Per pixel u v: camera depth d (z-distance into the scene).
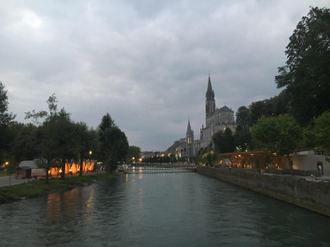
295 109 48.12
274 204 30.53
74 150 50.59
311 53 38.66
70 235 18.59
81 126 67.19
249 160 71.31
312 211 25.28
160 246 16.44
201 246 16.41
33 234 18.75
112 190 46.69
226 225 21.33
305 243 16.66
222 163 98.38
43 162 47.12
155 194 41.12
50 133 48.34
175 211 27.17
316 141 30.02
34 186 41.41
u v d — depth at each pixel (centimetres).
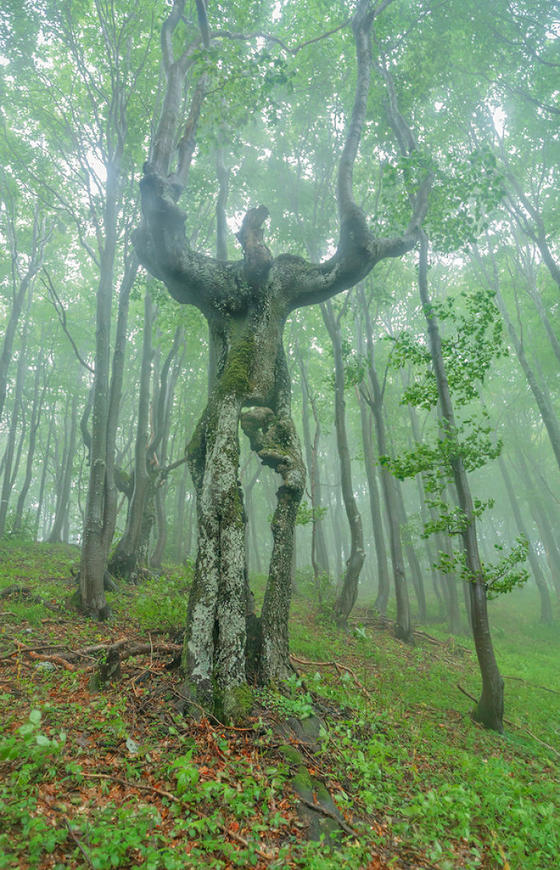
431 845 407
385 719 687
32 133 1528
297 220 1808
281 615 655
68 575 1361
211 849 332
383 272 1942
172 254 719
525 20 1351
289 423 750
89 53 1311
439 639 1579
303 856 350
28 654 663
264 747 491
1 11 1201
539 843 429
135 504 1442
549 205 1830
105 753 445
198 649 581
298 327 2272
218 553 624
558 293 2023
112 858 298
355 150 892
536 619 2273
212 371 973
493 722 765
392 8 1298
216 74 866
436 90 1584
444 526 799
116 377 1185
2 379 1727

# About this task:
Some lines above hold the word "depth". Copy all of them.

# Result of the exercise:
Per pixel u v: camera depth d (z-distance into the scene).
u v d — depth at each pixel (centimetres).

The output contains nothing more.